形状センシングに適した多心光ファイバーケーブル構造

 光ファイバー形状センシングでは、複数の光経路で生じる異なる情報を解析することで光ファイバーの敷設形状を推定し、検出できる曲率半径の大きさは光経路間の距離に応じて大きくなる。今回の技術では、屋内通信用光ファイバーケーブルとして用いられる、0.25mm間隔で整列・固定された8心の光ファイバーを実装した多心光ファイバーケーブル構造を用いることで、数m以上の曲率半径の検出を可能とした。

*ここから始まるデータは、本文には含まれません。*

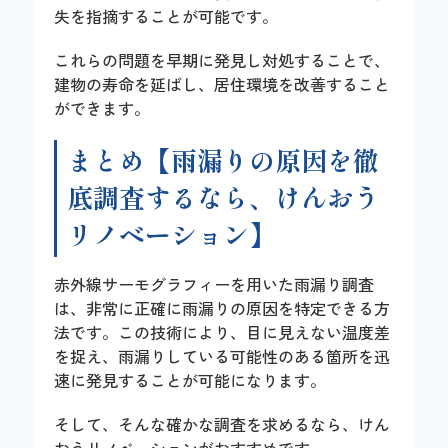
失を指摘することが可能です。
これらの問題を早期に発見し対処することで、
建物の寿命を延ばし、居住環境を改善すること
ができます。
まとめ【雨漏りの原因を徹
底調査するなら、けんおう
リノベーション】
赤外線サーモグラフィーを用いた雨漏り調査
は、非常に正確に雨漏りの原因を特定できる方
法です。この技術により、目に見えない温度差
を捉え、雨漏りしている可能性のある箇所を迅
速に発見することが可能になります。
そして、そんな確かな調査を求めるなら、けん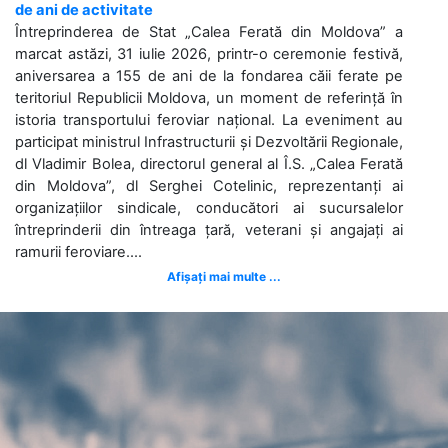
de ani de activitate
Întreprinderea de Stat „Calea Ferată din Moldova” a
marcat astăzi, 31 iulie 2026, printr-o ceremonie festivă,
aniversarea a 155 de ani de la fondarea căii ferate pe
teritoriul Republicii Moldova, un moment de referință în
istoria transportului feroviar național. La eveniment au
participat ministrul Infrastructurii și Dezvoltării Regionale,
dl Vladimir Bolea, directorul general al Î.S. „Calea Ferată
din Moldova”, dl Serghei Cotelinic, reprezentanți ai
organizațiilor sindicale, conducători ai sucursalelor
întreprinderii din întreaga țară, veterani și angajați ai
ramurii feroviare....
Afișați mai multe ...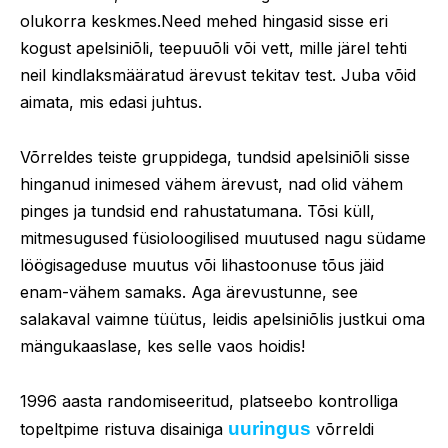
olukorra keskmes.Need mehed hingasid sisse eri
kogust apelsiniõli, teepuuõli või vett, mille järel tehti
neil kindlaksmääratud ärevust tekitav test. Juba võid
aimata, mis edasi juhtus.
Võrreldes teiste gruppidega, tundsid apelsiniõli sisse
hinganud inimesed vähem ärevust, nad olid vähem
pinges ja tundsid end rahustatumana. Tõsi küll,
mitmesugused füsioloogilised muutused nagu südame
löögisageduse muutus või lihastoonuse tõus jäid
enam-vähem samaks. Aga ärevustunne, see
salakaval vaimne tüütus, leidis apelsiniõlis justkui oma
mängukaaslase, kes selle vaos hoidis!
1996 aasta randomiseeritud, platseebo kontrolliga
uuringus
topeltpime ristuva disainiga
võrreldi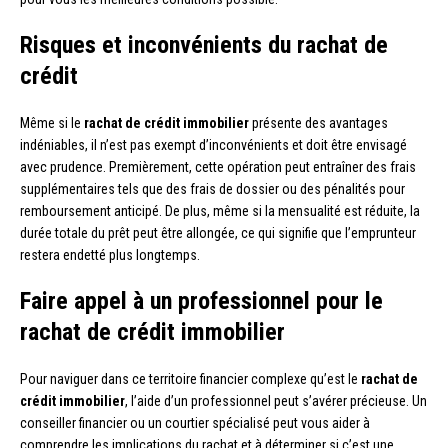
Risques et inconvénients du rachat de
crédit
Même si le
rachat de crédit immobilier
présente des avantages
indéniables, il n’est pas exempt d’inconvénients et doit être envisagé
avec prudence. Premièrement, cette opération peut entraîner des frais
supplémentaires tels que des frais de dossier ou des pénalités pour
remboursement anticipé. De plus, même si la mensualité est réduite, la
durée totale du prêt peut être allongée, ce qui signifie que l’emprunteur
restera endetté plus longtemps.
Faire appel à un professionnel pour le
rachat de crédit immobilier
Pour naviguer dans ce territoire financier complexe qu’est le
rachat de
crédit immobilier
, l’aide d’un professionnel peut s’avérer précieuse. Un
conseiller financier ou un courtier spécialisé peut vous aider à
comprendre les implications du rachat et à déterminer si c’est une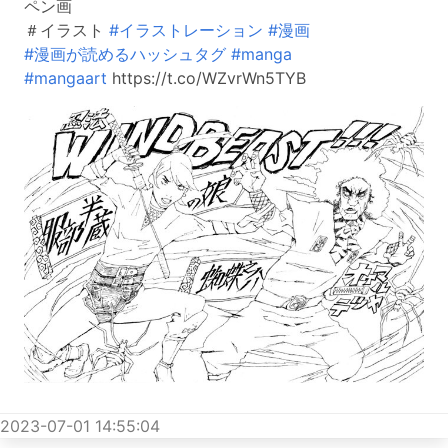
ペン画
＃イラスト
#イラストレーション
#漫画
#漫画が読めるハッシュタグ
#manga
#mangaart
https://t.co/WZvrWn5TYB
2023-07-01 14:55:04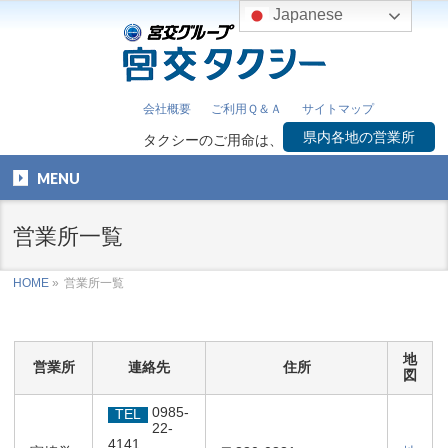
Japanese
会社概要
ご利用Ｑ＆Ａ
サイトマップ
県内各地の営業所
タクシーのご用命は、
MENU
営業所一覧
HOME
»
営業所一覧
地
営業所
連絡先
住所
図
0985-
TEL
22-
4141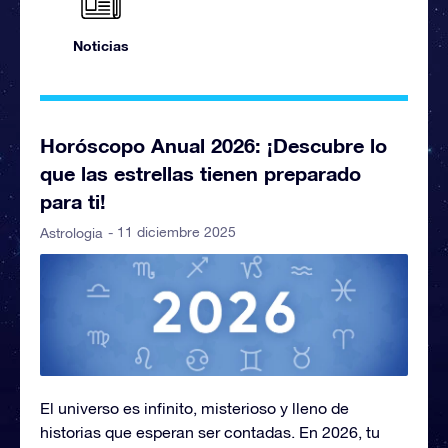
Noticias
Horóscopo Anual 2026: ¡Descubre lo
que las estrellas tienen preparado
para ti!
- 11 diciembre 2025
Astrologia
El universo es infinito, misterioso y lleno de
historias que esperan ser contadas. En 2026, tu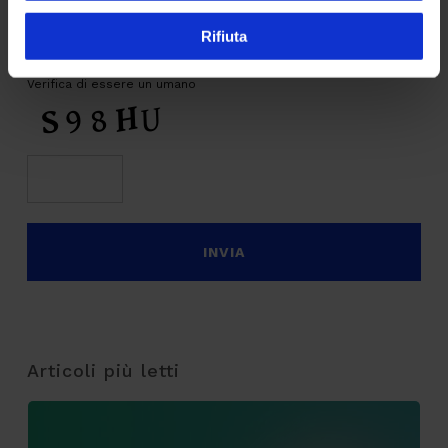
Rifiuta
CAPTCHA
Verifica di essere un umano
Articoli più letti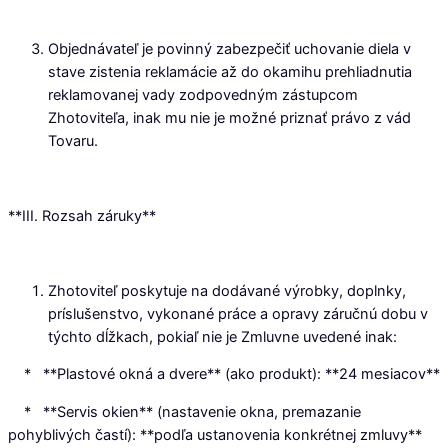
Objednávateľ je povinný zabezpečiť uchovanie diela v
stave zistenia reklamácie až do okamihu prehliadnutia
reklamovanej vady zodpovedným zástupcom
Zhotoviteľa, inak mu nie je možné priznať právo z vád
Tovaru.
**III. Rozsah záruky**
Zhotoviteľ poskytuje na dodávané výrobky, doplnky,
príslušenstvo, vykonané práce a opravy záručnú dobu v
týchto dĺžkach, pokiaľ nie je Zmluvne uvedené inak:
* **Plastové okná a dvere** (ako produkt): **24 mesiacov**
* **Servis okien** (nastavenie okna, premazanie
pohyblivých častí): **podľa ustanovenia konkrétnej zmluvy**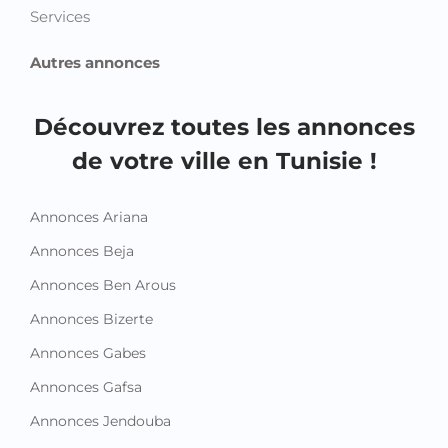
Services
Autres annonces
Découvrez toutes les annonces
de votre ville en Tunisie !
Annonces Ariana
Annonces Beja
Annonces Ben Arous
Annonces Bizerte
Annonces Gabes
Annonces Gafsa
Annonces Jendouba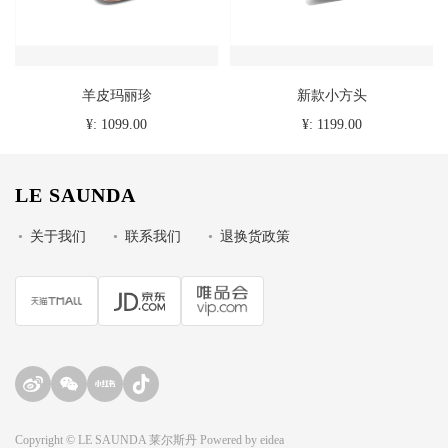
羊皮玛丽珍
新款小方头
¥: 1099.00
¥: 1199.00
LE SAUNDA
•
关于我们
•
联系我们
•
退换货政策
Copyright © LE SAUNDA 莱尔斯丹 Powered by
eidea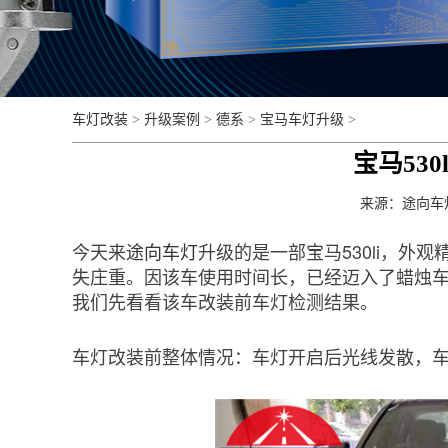
车灯改装
>
升级案例
>
德系
>
宝马车灯升级
>
宝马53
来源：
途向车
今天来
途向车灯
升级的是一部宝马530li，
失庄重。因该车使用时间长，已经迈入了蜡烛
我们先看看该车改装前车灯检测结果。
车灯改装前整体情况：车灯开启后光线发散，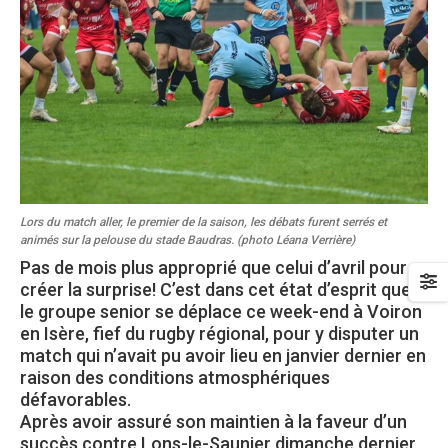
Lors du match aller, le premier de la saison, les débats furent serrés et
animés sur la pelouse du stade Baudras. (photo Léana Verrière)
Pas de mois plus approprié que celui d’avril pour
créer la surprise! C’est dans cet état d’esprit que
le groupe senior se déplace ce week-end à Voiron
en Isère, fief du rugby régional, pour y disputer un
match qui n’avait pu avoir lieu en janvier dernier en
raison des conditions atmosphériques
défavorables.
Après avoir assuré son maintien à la faveur d’un
succès contre Lons-le-Saunier dimanche dernier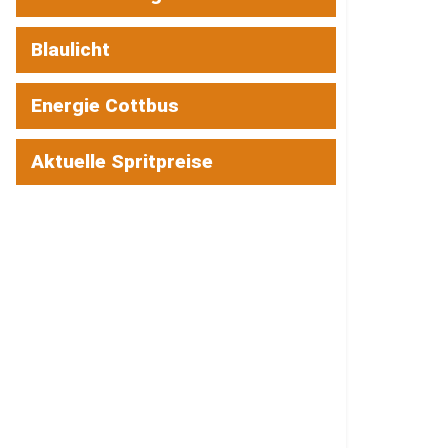
Blaulicht
Energie Cottbus
Aktuelle Spritpreise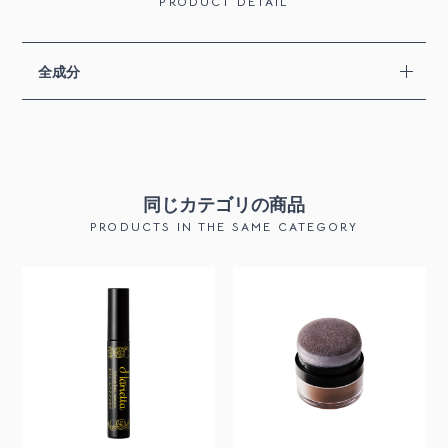
PRODUCT DETAIL
全成分
同じカテゴリの商品
PRODUCTS IN THE SAME CATEGORY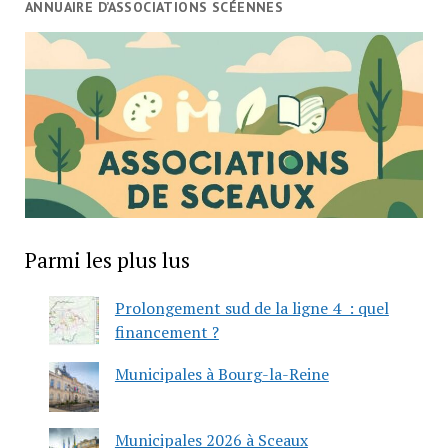
ANNUAIRE D’ASSOCIATIONS SCÉENNES
Parmi les plus lus
Prolongement sud de la ligne 4 : quel
financement ?
Municipales à Bourg-la-Reine
Municipales 2026 à Sceaux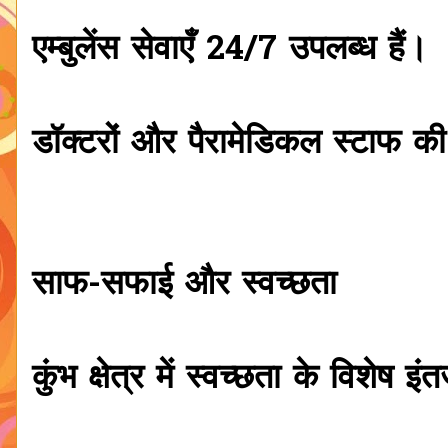
एम्बुलेंस सेवाएँ 24/7 उपलब्ध हैं।
डॉक्टरों और पैरामेडिकल स्टाफ की
साफ-सफाई और स्वच्छता
कुंभ क्षेत्र में स्वच्छता के विशेष 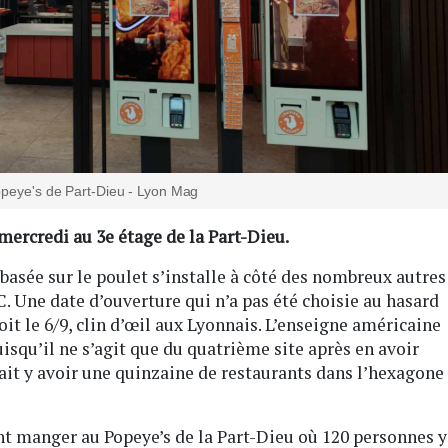
peye's de Part-Dieu - Lyon Mag
mercredi au 3e étage de la Part-Dieu.
basée sur le poulet s’installe à côté des nombreux autres
 Une date d’ouverture qui n’a pas été choisie au hasard
it le 6/9, clin d’œil aux Lyonnais. L’enseigne américaine
uisqu’il ne s’agit que du quatrième site après en avoir
vrait y avoir une quinzaine de restaurants dans l’hexagone
nt manger au Popeye’s de la Part-Dieu où 120 personnes y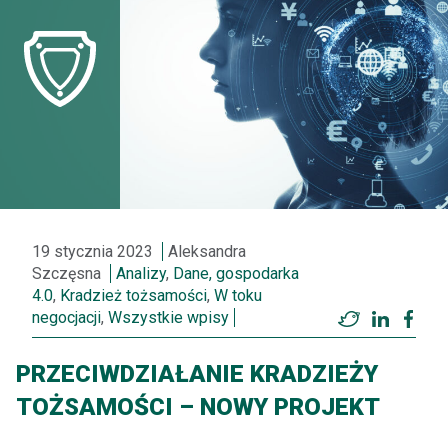
19 stycznia 2023
Aleksandra
Szczęsna
Analizy
,
Dane, gospodarka
4.0
,
Kradzież tożsamości
,
W toku
negocjacji
,
Wszystkie wpisy
Twitter
LinkedI
Fac
PRZECIWDZIAŁANIE KRADZIEŻY
TOŻSAMOŚCI – NOWY PROJEKT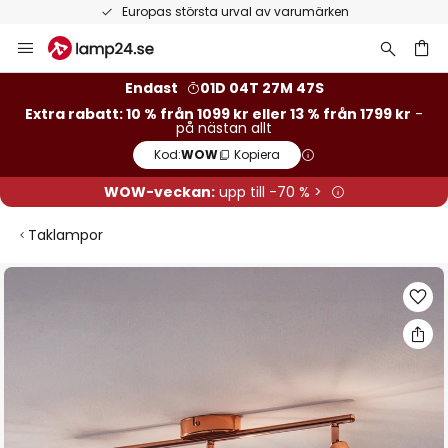
Europas största urval av varumärken
Hoppa
till
innehållet
Endast
01D 04T 27M 47S
Extra rabatt: 10 % från 1099 kr eller 13 % från 1799 kr
-
på nästan allt
Kod:
WOW
Kopiera
WOW-veckan:
upp till -70 % >
Taklampor
Hoppa
till
slutet
av
bildgalleriet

 さらに、この光ファイバーケーブルは長方形の形状を有することから、意図しないねじれによる解析誤差の低減も期待できるという。

技術のターゲットと既存技術との関係

 両者は今後、敷設性と検出精度を両立するセンシング用光ファイバーケーブル構造の最適化や、模擬設備を用いたより長距離での3次元形状の検出検証を行い、センシング用光ファイバーケーブルを用いた大規模インフラのデジタルツイン化とレジリエンス向上に貢献するとしている。